Instruction-Level Parallelism - Algorithmica
Instruction-Level Parallelism

Instruction-Level Parallelism

When programmers hear the word parallelism, they mostly think about multi-core parallelism, the practice of explicitly splitting a computation into semi-independent threads that work together to solve a common problem.

This type of parallelism is mainly about reducing latency and achieving scalability, but not about improving efficiency. You can solve a problem ten times as big with a parallel algorithm, but it would take at least ten times as many computational resources. Although parallel hardware is becoming ever more abundant and parallel algorithm design is becoming an increasingly important area, for now, we will limit ourselves to considering only a single CPU core.

But there are other types of parallelism, already existing inside a CPU core, that you can use for free.

Instruction Pipelining

To execute any instruction, processors need to do a lot of preparatory work first, which includes:

  • fetching a chunk of machine code from memory,
  • decoding it and splitting into instructions,
  • executing these instructions, which may involve doing some memory operations, and
  • writing the results back into registers.

This whole sequence of operations is long. It takes up to 15-20 CPU cycles even for something simple like add-ing two register-stored values together. To hide this latency, modern CPUs use pipelining: after an instruction passes through the first stage, they start processing the next one right away, without waiting for the previous one to fully complete.

Pipelining does not reduce actual latency but functionally makes it seem like if it was composed of only the execution and memory stage. You still need to pay these 15-20 cycles, but you only need to do it once after you’ve found the sequence of instructions you are going to execute.

Having this in mind, hardware manufacturers prefer to use cycles per instruction (CPI) instead of something like “average instruction latency” as the main performance indicator for CPU designs. It is a pretty good metric for algorithm designs too, if we only consider useful instructions.

The CPI of a perfectly pipelined processor should tend to one, but it can actually be even lower if we make each stage of the pipeline “wider” by duplicating it, so that more than one instruction can be processed at a time. Because the cache and most of the ALU can be shared, this ends up being cheaper than adding a fully separate core. Such architectures, capable of executing more than one instruction per cycle, are called superscalar, and most modern CPUs are.

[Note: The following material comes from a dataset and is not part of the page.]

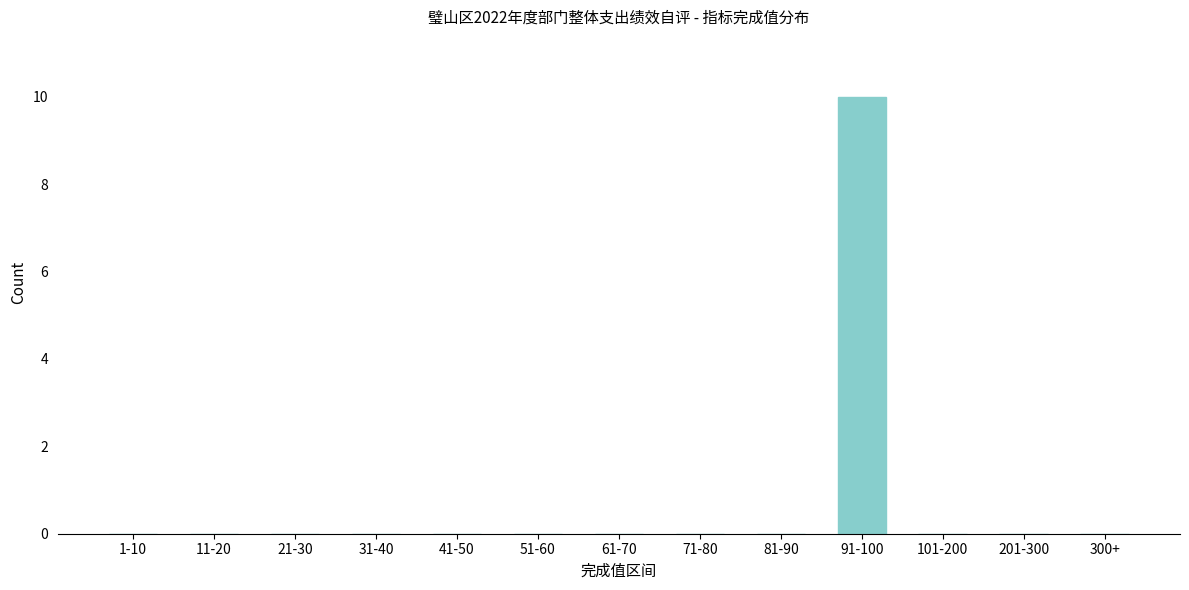

Reading right to left, what are all the values shown in this chart?

300+=0	201-300=0	101-200=0	91-100=10	81-90=0	71-80=0	61-70=0	51-60=0	41-50=0	31-40=0	21-30=0	11-20=0	1-10=0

You can only take advantage of superscalar processing if the stream of instructions contains groups of logically independent operations that can be processed separately. The instructions don’t always arrive in the most convenient order, so, when possible, modern CPUs can execute them out of order to improve overall utilization and minimize pipeline stalls. How this magic works is a topic for a more advanced discussion, but for now, you can assume that the CPU maintains a buffer of pending instructions up to some distance in the future, and executes them as soon as the values of its operands are computed and there is an execution unit available.

An Education Analogy

Consider how our education system works:

  1. Topics are taught to groups of students instead of individuals as broadcasting the same things to everyone at once is more efficient.
  2. An intake of students is split into groups led by different teachers; assignments and other course materials are shared between groups.
  3. Each year the same course is taught to a new intake so that the teachers are kept busy.

These innovations greatly increase the throughput of the whole system, although the latency (time to graduation for a particular student) remains unchanged (and maybe increases a little bit because personalized tutoring is more effective).

You can find many analogies with modern CPUs:

  1. CPUs use SIMD parallelism to execute the same operation on a block of different data points (comprised of 16, 32, or 64 bytes).
  2. There are multiple execution units that can process these instructions simultaneously while sharing other CPU facilities (usually 2-4 execution units).
  3. Instructions are processed in pipelined fashion (saving roughly the same number of cycles as the number of years between kindergarten and PhD).

In addition to that, several other aspects also match:

  • Execution paths become more divergent with time and need different execution units.
  • Some instructions may be stalled for various reasons.
  • Some instructions are even speculated (executed ahead of time), but then discarded.
  • Some instructions may be split in several distinct micro-operations that can proceed on their own.

Programming pipelined and superscalar processors presents its own challenges, which we are going to address in this chapter.